** Opening PASSAGE block **

- Born: 25 July 1914 Nabrežina, Austria-Hungary
- Died: 2 November 2006 (aged 92) Drniš, Croatia
- Known for: ichthyology
- Awards: Levstik Award 1952 for Iz ribjega sveta Levstik Award 1957 for Iz življenja sesalcev Golden Order for Merits 2004 for his life's work
- Scientific career
- Fields: marine biology

= Miroslav Zei =

Miroslav Zei (25 July 1914 – 2 November 2006) was a Slovene biologist, specialist in marine biology, oceanography and ichthyology.

Zei was born in Nabrežina near Trieste in 1914. He studied Biology at the University of Ljubljana from 1932 to 1936. He specialized at the Oceanographic Institute in Split from 1937 to 1941 where he was also an assistant until 1941 and then senior scientific researcher until 1948 when he was appointed professor at the University of Ljubljana. He lectured until 1962 and then joined a United Nations FAO oceanographic project and worked in Ghana, Tunisia and the Western African coast from Morocco to Zaire until 1975. He was then head of the Marine Biology Station in Piran run by the National Institute of Biology of the University of Ljubljana. He died in Drniš in Croatia in 2006.

He wrote numerous scientific texts but also a number of popular science books. He won the Levstik Award twice, in 1952 for his book Iz ribjega sveta (The World of Fish) and in 1957 for Iz življenja sesalcev (The Lives of Mammals).

The Miroslav Zei Award for outstanding scientific achievements in Biology bestowed by the Slovenian National Institute of Biology since 2010 are named after him.

** Closing PASSAGE block **

EXERCISE OBJECTIVE: Please answer from the Miroslav Zei biography: at which institution did Zei specialize from 1937 to 1941?

** Opening MATERIAL SUPPLIED block **

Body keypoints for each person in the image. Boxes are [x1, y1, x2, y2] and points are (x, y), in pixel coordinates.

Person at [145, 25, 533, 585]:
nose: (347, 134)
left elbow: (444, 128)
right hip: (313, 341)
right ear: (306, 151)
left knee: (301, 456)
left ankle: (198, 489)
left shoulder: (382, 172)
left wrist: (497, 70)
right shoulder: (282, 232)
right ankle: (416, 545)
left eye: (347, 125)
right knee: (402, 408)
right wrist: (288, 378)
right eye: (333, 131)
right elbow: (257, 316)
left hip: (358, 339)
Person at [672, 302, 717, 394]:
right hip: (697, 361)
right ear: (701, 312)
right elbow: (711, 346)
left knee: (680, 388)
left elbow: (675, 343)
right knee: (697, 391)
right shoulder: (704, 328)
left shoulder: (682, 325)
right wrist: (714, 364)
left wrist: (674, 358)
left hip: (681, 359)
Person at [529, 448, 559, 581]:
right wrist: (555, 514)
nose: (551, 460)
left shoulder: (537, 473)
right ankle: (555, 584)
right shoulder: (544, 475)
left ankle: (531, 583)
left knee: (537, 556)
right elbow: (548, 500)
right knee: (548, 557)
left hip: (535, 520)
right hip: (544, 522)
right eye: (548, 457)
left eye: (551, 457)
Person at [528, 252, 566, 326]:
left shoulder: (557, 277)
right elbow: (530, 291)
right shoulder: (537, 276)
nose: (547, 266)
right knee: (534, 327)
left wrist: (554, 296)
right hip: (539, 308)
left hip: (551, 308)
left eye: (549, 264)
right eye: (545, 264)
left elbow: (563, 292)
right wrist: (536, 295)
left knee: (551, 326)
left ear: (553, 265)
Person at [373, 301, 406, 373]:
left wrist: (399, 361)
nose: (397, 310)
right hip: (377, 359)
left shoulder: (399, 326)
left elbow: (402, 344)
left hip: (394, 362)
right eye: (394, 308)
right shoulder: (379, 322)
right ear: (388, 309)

** Closing MATERIAL SUPPLIED block **

RESULT FOR THIS TASK: The Oceanographic Institute in Split.